Наконец, менты взялись за протоколы и опрос. Это был довольно шумный диалог, где я выслушивал от нескольких людей одновременно набор тупых клише из телевизора, пытаясь как-нибудь разумно отбиваться от потока политической пошлятины. К концу мне уже было не до протоколов, — мы орали друг на друга на повышенных тонах. Я — о том, что бомбёжки мирных украинских городов с русскоязычным (кстати) населением — это военное преступление, за которое Россия ответит по полной программе, что Украина — суверенное государство с легитимным президентом и может вступать в любые союзы. Что Путин не имеет права бомбить соседей и навязывать народу исторический выбор. Что Украина никогда не угрожала России. Что города в руинах, где люди хоронят близких во дворах, а тела валяются на улицах, — это мерзость, за которую мы все в России несём полную ответственность.

Мне, конечно, отвечали, что Зеленский "комик, а не президент", что я набрался в интернете "хохляцкой пропаганды", что "пиндосы" "промыли мне мозги", а украинцы "сами виноваты, потому что захотели себе ядерную бомбу", что мы "обороняемся от НАТО", что "Запад накачал страну оружием, чтобы наконец-то развалить великую Россию".

"Там, куда пришёл ваш Путин с русским миром, всё лежит в руинах (я понимал, что споры бесполезны, но никак не мог смириться с бессилием здравого смысла). Мы убиваем людей за то, что они хотят свободно жить на своей земле. Помните историю депутата Рыбака со вспоротым животом после допроса у Гиркина? Это и есть ваш кровавый русский мир во всей красе".

"Хи-хи-хи... — Бояркин забегал по комнате, мельтеша толстыми ляжками. — Это кто такой? Может он сэппуку, харакири себе сделал? Какой-то вспоротый живот. Откуда вы эту хохляцкую пропаганду берёте? Скоро всё закончится. Никто и никому войну не объявлял, так что хватит сеять панику".

Тем временем Завлунов торжественно вытащил из рюкзака рукописную наклейку "Нет войне", которую я сунул туда на днях. "Это что такое? Куда вы собирались это клеить?" — в его змеином взгляде за стёклами очков светилось торжество. "Куда-куда? — передразнил я подполковника. — Куда я собирался?.. Ну куда? Вам на лоб, что ли?.." — "Мне на лоб??? Мне на лоб??! — как-то жалобно воскликнул подполковник, задетый за живое. — Мы с вами тут шутки шутить собрались?" Он был явно оскорблён насмешками над делом его жизни — борьбой с коварным "экстремизмом", желавшим развалить "великую Россию". Слоган в пользу мира являлся для него угрозой государству. Мир был для России смертельно опасен.

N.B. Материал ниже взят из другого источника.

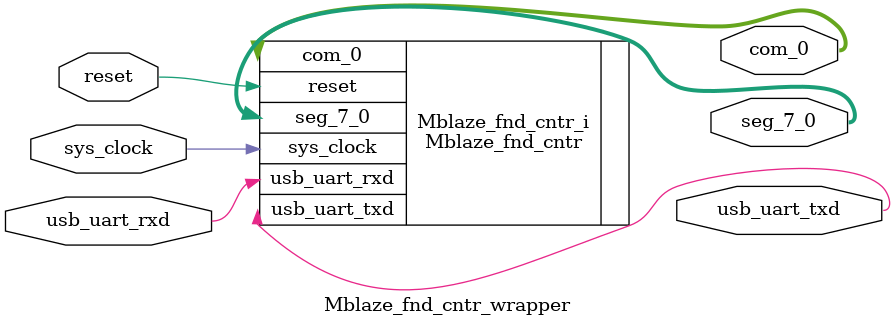
<source format=v>
`timescale 1 ps / 1 ps

module Mblaze_fnd_cntr_wrapper
   (com_0,
    reset,
    seg_7_0,
    sys_clock,
    usb_uart_rxd,
    usb_uart_txd);
  output [3:0]com_0;
  input reset;
  output [7:0]seg_7_0;
  input sys_clock;
  input usb_uart_rxd;
  output usb_uart_txd;

  wire [3:0]com_0;
  wire reset;
  wire [7:0]seg_7_0;
  wire sys_clock;
  wire usb_uart_rxd;
  wire usb_uart_txd;

  Mblaze_fnd_cntr Mblaze_fnd_cntr_i
       (.com_0(com_0),
        .reset(reset),
        .seg_7_0(seg_7_0),
        .sys_clock(sys_clock),
        .usb_uart_rxd(usb_uart_rxd),
        .usb_uart_txd(usb_uart_txd));
endmodule

</source>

Вишенкой на торте в этом полицейском "балагане" был, пожалуй, голос участкового, старшего лейтенанта Иванникова (он и составлял эти протоколы по указке "эшников", не называя их фамилий ради конспирации). Внезапно он воскликнул: "А вы верующий, православный?" Не помню точно нити разговора, но смысл был в том, что кроме формального закона и международного права есть ещё и православие со своим "долгом совести". "Спасение русских" в Украине путём бомбёжек русскоязычных городов не казалось ему странной идеей. То, что "православная совесть" не мешала россиянам убивать женщин и детей в чужой стране, в голову Иванникову не приходило.

Но что мне показалось необычным в наших спорах. Практически никто из тех, кто оправдывал войну с Украиной, не возражал, что "города лежат в руинах".

Это было слишком очевидно. Эту кровавую цену вторжения они принимали и не видели в этом моральной проблемы. Миф о том, что "нацисты сами себя бомбят", выпал из набора "аргументов".